But to me, good ideas are precious. They don't come too often. But [for] a good idea, I would drop everything to... My advice about that is, drop everything. You get a good idea, drop everything, and follow it up. It may not turn to be a good idea. Often if you do follow my advice, you may find that, oh gee, that was just stupid. I had overlooked something, or I didn't understand something properly, but then you do at the end of that process, learn that you had a wrong idea about something, [which] is often as valuable as... Not as good as getting a good idea. But ideas are so precious and rare, that to me, follow them up whenever you get them, don't waste a good idea.
So I understand there were quite different schools of teaching mathematics. For example, in Russia or in France or in the US. Did you encounter that in your travel? Did the culture also come through?
No, not in the teaching. I haven't been involved in teaching outside of Australia.
I was meaning when you travelled you met people in research, but they might have had a different cultural background?
Oh, well, of course that is true. The French are very powerful mathematicians, to make a generalisation. The English tradition is a little more mixed, I think.
To me, you need to be able to profit for all these things. So, I hate the idea of ever seeing the disciplines widely separated. I hate the idea of the pure mathematicians and the applied mathematicians not being in balance, not being on song. I hate the idea of them being in separate departments, as can happen.
It's Cambridge tradition. I think it's a bad tradition. You need people to rub off each other and to stimulate each other. So, I think we have it reasonably well run here, I think.
So you brought this back, and then in New South Wales, there was more of a continuum maybe than you saw somewhere else?
Well, when I came back... You mean when I came back from my PhD, of course it was all theoretical physics in the department. So, there was perhaps respect, but not much interaction. I suppose it's... Well, you would like everybody to be broad in their interest, but the scientific system doesn't always help that. To get ahead, you need to... If you're a pure mathematician in algebra, you need to publish in algebra and be strong in algebra. And what you do about cultivating wider interests, may not be professionally advantageous.

■ **WRITTEN EXERCISE A**
Can you write out the entries word for word, between the line holding "Question: Among these" and the end of the entries, inclusive?

Rows of spatial question entries:
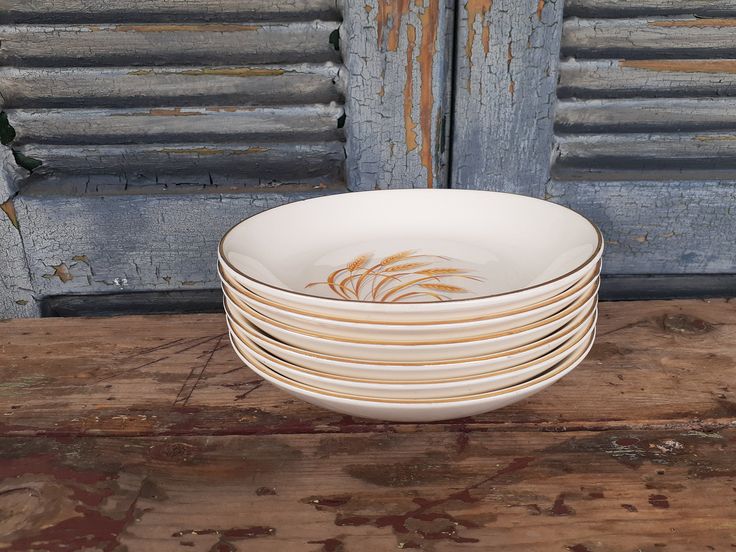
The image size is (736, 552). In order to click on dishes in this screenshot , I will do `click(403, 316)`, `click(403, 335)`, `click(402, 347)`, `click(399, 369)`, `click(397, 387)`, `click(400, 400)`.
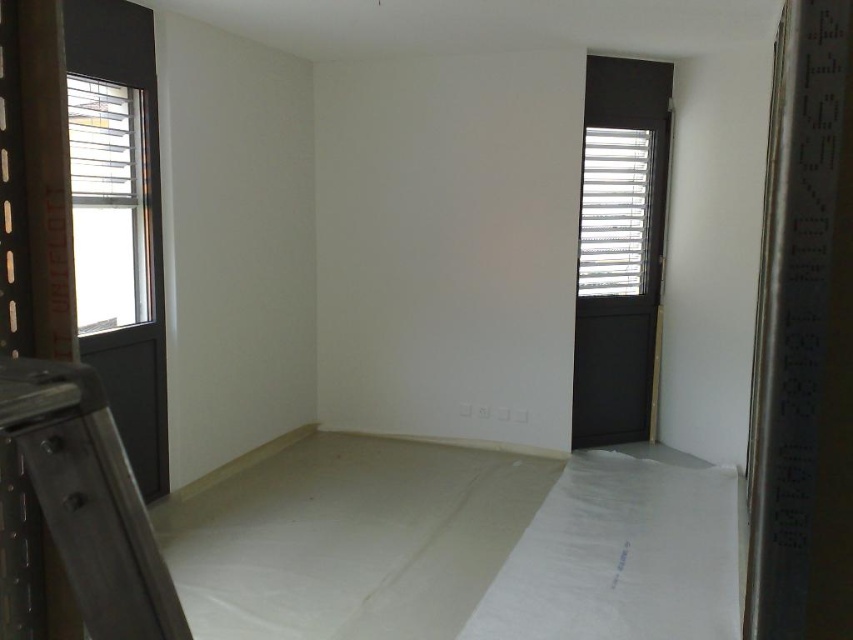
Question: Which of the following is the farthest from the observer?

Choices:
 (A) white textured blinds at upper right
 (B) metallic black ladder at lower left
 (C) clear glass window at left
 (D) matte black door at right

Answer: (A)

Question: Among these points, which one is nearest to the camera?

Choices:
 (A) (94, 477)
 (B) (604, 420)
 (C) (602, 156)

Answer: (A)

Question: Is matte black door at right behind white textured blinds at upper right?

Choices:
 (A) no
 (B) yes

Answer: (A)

■ **WRITTEN EXERCISE B**
Can you give again the part of the interview between "To me, you need" and "as can happen.", inclusive, word for word?

■ **RIGHT ANSWER A**
Question: Among these points, which one is nearest to the camera?

Choices:
 (A) (94, 477)
 (B) (604, 420)
 (C) (602, 156)

Answer: (A)

Question: Is matte black door at right behind white textured blinds at upper right?

Choices:
 (A) no
 (B) yes

Answer: (A)

■ **RIGHT ANSWER B**
To me, you need to be able to profit for all these things. So, I hate the idea of ever seeing the disciplines widely separated. I hate the idea of the pure mathematicians and the applied mathematicians not being in balance, not being on song. I hate the idea of them being in separate departments, as can happen.